#### [WRITTEN TASK]
Reproduce the entries below word for word, starting at the line that contains "pose: elev=304.9 azim=309.6" and stopping after the line that contains "Dot at: (210, 342)". Include both of those lines and nothing outside that span.

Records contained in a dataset
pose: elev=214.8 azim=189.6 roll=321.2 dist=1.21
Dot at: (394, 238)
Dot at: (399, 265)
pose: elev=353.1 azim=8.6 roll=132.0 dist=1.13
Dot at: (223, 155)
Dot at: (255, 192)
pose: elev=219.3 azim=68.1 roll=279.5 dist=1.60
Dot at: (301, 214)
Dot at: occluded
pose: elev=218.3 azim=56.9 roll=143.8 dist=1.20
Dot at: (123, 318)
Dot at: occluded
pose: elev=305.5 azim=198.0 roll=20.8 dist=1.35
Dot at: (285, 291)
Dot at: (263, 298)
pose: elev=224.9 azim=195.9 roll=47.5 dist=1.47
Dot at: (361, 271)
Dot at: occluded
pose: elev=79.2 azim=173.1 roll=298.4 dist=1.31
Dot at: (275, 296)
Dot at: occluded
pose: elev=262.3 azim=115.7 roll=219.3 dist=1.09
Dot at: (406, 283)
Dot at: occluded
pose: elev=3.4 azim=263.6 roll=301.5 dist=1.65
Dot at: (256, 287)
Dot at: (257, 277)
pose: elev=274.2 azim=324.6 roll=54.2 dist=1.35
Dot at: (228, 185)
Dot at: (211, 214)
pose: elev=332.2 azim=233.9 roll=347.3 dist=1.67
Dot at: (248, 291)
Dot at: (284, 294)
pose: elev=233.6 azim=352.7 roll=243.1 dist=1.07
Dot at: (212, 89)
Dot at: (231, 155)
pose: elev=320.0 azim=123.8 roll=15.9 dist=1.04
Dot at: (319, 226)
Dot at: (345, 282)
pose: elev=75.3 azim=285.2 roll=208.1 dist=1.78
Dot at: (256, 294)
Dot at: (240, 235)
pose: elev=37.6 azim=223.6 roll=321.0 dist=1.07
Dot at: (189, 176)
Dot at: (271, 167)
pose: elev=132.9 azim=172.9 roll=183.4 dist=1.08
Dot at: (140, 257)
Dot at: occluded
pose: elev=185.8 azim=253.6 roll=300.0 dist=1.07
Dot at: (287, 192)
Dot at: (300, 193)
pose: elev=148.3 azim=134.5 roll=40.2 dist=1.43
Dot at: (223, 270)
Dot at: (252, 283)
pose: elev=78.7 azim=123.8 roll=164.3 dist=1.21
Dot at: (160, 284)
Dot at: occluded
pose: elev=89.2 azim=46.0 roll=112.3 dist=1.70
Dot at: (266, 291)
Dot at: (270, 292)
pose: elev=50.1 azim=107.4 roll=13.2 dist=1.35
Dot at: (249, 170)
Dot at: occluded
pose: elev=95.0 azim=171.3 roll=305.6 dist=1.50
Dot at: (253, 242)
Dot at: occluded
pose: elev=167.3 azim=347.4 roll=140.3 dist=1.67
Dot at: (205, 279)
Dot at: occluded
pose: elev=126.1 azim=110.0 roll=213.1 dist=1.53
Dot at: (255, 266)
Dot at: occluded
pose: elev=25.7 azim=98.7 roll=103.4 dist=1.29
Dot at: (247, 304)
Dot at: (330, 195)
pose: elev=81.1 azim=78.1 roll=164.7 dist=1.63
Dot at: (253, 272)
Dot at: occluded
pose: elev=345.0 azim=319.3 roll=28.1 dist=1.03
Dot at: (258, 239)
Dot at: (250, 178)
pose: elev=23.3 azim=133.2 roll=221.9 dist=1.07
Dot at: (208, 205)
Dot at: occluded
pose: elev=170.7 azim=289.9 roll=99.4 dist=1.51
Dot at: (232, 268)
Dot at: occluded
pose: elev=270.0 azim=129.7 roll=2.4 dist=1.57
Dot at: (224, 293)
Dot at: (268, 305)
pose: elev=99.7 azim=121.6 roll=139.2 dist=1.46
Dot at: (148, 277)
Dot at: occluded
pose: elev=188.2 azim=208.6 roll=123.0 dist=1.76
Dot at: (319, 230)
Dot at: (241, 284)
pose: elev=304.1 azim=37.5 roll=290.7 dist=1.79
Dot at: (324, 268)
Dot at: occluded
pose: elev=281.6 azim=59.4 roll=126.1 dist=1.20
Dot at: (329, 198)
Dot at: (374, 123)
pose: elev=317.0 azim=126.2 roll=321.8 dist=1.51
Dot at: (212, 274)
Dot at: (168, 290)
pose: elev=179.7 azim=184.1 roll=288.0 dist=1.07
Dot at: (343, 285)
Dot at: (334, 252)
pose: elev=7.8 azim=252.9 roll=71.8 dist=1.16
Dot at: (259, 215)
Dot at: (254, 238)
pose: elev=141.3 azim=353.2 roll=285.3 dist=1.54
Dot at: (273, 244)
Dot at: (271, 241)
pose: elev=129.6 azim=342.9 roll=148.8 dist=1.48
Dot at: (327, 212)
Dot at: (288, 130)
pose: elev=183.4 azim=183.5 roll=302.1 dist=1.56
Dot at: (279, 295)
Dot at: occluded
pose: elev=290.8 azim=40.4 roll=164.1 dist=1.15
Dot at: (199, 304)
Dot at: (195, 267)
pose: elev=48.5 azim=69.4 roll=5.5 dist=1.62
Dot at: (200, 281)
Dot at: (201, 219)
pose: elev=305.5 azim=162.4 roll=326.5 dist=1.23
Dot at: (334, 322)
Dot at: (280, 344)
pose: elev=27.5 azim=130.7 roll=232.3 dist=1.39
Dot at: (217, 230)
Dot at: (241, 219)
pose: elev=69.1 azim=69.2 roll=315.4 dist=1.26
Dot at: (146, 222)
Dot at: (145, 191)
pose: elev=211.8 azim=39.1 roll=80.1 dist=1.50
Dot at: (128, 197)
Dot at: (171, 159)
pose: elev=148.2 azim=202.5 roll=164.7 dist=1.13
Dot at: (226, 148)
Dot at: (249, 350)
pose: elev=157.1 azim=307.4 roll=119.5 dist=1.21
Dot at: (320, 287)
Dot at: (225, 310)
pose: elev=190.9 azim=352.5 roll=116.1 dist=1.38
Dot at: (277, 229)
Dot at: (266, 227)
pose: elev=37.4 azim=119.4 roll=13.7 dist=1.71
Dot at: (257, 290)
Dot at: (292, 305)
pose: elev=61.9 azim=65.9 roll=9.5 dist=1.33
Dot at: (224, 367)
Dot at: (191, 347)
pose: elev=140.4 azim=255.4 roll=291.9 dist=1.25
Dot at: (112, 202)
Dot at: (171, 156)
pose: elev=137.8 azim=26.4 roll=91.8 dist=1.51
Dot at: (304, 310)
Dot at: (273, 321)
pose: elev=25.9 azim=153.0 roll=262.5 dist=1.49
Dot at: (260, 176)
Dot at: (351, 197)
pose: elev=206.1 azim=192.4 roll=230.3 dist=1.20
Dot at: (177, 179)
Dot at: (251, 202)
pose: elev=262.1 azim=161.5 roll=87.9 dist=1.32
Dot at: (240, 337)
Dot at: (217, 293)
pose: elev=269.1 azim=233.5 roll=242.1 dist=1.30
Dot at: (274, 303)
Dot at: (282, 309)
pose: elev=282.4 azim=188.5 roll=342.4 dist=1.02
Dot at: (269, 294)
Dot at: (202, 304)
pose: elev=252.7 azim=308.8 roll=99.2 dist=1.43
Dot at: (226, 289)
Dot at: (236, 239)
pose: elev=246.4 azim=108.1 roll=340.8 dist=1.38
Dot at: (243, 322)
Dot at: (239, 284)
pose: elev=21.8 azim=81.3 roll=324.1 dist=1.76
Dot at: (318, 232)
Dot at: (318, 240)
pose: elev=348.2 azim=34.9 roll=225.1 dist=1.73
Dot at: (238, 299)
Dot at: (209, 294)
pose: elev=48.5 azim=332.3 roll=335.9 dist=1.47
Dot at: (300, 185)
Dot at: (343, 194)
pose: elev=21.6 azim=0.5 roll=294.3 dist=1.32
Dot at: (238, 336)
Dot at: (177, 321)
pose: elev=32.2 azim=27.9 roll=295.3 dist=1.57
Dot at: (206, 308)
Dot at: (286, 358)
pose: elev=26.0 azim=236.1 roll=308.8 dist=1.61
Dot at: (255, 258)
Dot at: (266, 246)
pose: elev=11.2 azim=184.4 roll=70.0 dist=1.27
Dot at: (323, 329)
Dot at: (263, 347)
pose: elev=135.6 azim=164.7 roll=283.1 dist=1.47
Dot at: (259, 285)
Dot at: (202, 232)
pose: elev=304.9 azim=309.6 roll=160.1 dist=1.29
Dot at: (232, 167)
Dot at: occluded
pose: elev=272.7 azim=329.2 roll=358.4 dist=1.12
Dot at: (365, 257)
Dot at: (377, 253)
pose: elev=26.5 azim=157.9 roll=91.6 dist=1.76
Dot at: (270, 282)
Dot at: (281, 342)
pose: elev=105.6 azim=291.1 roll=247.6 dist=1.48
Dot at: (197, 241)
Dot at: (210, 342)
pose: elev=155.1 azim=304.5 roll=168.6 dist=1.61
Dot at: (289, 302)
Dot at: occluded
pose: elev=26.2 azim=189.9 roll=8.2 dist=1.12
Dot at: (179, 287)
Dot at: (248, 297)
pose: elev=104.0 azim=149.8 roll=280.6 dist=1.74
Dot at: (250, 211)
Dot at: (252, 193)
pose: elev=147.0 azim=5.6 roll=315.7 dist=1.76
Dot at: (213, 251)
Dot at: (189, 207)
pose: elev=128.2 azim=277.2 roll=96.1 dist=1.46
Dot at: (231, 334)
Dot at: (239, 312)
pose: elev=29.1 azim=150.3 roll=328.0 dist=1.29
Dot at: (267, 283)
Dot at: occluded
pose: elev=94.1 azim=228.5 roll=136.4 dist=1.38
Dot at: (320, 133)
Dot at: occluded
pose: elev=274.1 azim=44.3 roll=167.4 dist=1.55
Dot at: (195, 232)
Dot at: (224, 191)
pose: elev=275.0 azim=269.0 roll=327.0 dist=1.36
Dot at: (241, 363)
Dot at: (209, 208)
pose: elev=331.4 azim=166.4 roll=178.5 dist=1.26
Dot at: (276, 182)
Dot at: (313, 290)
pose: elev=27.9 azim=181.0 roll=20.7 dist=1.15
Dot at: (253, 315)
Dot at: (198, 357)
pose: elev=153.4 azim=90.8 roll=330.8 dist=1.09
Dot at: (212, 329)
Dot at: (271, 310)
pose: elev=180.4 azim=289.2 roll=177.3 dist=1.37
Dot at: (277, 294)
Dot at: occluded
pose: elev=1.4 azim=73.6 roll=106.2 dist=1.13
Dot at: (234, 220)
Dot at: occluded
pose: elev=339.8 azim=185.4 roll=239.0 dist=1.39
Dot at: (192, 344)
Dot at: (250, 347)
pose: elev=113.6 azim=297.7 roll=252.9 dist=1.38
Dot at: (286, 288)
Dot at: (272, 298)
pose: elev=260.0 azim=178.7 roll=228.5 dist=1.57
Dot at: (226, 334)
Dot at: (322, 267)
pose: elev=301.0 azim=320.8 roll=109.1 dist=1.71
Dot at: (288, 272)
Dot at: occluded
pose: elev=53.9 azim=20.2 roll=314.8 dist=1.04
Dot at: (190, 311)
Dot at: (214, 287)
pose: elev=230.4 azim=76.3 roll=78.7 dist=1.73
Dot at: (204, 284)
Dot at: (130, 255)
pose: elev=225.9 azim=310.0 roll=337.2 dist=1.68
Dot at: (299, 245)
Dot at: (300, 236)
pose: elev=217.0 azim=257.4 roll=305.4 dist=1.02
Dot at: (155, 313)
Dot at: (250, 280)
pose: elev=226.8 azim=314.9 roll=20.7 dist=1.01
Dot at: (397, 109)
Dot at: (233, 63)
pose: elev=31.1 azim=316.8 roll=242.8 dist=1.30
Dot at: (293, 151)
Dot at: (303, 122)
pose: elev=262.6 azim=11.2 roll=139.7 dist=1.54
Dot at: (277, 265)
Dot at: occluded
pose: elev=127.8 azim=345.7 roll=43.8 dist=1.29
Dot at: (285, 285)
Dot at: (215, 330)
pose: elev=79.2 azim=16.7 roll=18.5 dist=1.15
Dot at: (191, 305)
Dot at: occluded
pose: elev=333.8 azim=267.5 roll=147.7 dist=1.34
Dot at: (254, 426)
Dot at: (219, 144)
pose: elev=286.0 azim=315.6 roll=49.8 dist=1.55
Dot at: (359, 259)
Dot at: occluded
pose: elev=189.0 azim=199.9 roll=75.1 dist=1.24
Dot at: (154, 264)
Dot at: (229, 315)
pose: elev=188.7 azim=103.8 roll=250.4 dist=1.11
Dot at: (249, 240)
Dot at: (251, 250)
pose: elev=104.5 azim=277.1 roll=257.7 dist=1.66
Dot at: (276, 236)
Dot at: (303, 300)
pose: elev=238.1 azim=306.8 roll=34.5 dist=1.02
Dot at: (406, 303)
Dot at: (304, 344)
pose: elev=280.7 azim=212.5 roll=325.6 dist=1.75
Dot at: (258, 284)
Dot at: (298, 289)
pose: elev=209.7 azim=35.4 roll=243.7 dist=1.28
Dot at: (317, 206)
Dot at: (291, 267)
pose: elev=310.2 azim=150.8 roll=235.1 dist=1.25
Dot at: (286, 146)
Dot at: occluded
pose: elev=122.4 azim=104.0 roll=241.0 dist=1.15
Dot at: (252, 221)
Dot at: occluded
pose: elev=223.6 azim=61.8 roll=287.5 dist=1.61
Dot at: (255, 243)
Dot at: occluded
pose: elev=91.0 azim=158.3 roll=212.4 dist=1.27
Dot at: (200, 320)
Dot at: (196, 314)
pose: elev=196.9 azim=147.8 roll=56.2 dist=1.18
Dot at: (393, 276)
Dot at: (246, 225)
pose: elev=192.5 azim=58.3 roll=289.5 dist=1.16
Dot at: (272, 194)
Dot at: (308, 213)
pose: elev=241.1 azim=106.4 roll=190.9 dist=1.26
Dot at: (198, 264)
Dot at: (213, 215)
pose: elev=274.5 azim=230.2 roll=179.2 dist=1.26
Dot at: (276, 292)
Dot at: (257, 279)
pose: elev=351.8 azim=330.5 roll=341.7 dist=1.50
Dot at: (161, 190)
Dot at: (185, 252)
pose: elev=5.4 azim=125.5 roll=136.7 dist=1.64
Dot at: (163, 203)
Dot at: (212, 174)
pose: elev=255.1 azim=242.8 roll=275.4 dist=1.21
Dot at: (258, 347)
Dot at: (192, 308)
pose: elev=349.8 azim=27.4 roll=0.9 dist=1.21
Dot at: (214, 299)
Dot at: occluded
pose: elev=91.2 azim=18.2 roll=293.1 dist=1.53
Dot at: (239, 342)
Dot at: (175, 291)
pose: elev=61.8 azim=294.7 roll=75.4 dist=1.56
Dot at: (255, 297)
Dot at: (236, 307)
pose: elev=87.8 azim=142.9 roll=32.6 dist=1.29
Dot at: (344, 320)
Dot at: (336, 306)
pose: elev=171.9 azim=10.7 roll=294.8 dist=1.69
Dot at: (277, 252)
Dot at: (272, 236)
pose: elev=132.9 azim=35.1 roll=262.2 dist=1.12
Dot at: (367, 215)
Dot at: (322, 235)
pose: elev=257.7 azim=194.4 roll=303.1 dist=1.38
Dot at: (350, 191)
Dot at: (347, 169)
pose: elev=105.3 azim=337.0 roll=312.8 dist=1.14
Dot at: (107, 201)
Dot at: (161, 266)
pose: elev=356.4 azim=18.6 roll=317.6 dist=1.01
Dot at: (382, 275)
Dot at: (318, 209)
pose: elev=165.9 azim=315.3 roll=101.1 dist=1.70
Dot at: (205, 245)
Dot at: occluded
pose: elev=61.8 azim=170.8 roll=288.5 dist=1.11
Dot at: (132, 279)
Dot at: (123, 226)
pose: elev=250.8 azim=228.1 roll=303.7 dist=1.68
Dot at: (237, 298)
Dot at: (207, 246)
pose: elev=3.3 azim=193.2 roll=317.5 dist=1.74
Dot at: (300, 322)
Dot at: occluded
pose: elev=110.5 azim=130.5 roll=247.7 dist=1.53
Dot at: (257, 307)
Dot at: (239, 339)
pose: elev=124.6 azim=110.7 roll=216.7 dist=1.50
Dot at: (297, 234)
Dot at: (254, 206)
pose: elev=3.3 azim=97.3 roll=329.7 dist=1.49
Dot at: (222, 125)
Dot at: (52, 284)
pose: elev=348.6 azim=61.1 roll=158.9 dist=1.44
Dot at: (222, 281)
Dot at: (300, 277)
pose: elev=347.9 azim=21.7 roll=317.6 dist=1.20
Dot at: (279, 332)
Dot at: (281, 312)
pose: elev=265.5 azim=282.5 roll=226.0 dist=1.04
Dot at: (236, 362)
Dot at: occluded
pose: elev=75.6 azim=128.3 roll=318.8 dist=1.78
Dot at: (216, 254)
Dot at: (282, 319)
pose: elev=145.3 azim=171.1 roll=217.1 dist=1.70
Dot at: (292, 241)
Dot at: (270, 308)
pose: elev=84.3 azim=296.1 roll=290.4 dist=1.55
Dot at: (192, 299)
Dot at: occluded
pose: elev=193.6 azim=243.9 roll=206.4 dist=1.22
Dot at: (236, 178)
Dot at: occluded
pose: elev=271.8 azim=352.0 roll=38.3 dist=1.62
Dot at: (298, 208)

#### [SOLUTION]
pose: elev=304.9 azim=309.6 roll=160.1 dist=1.29
Dot at: (232, 167)
Dot at: occluded
pose: elev=272.7 azim=329.2 roll=358.4 dist=1.12
Dot at: (365, 257)
Dot at: (377, 253)
pose: elev=26.5 azim=157.9 roll=91.6 dist=1.76
Dot at: (270, 282)
Dot at: (281, 342)
pose: elev=105.6 azim=291.1 roll=247.6 dist=1.48
Dot at: (197, 241)
Dot at: (210, 342)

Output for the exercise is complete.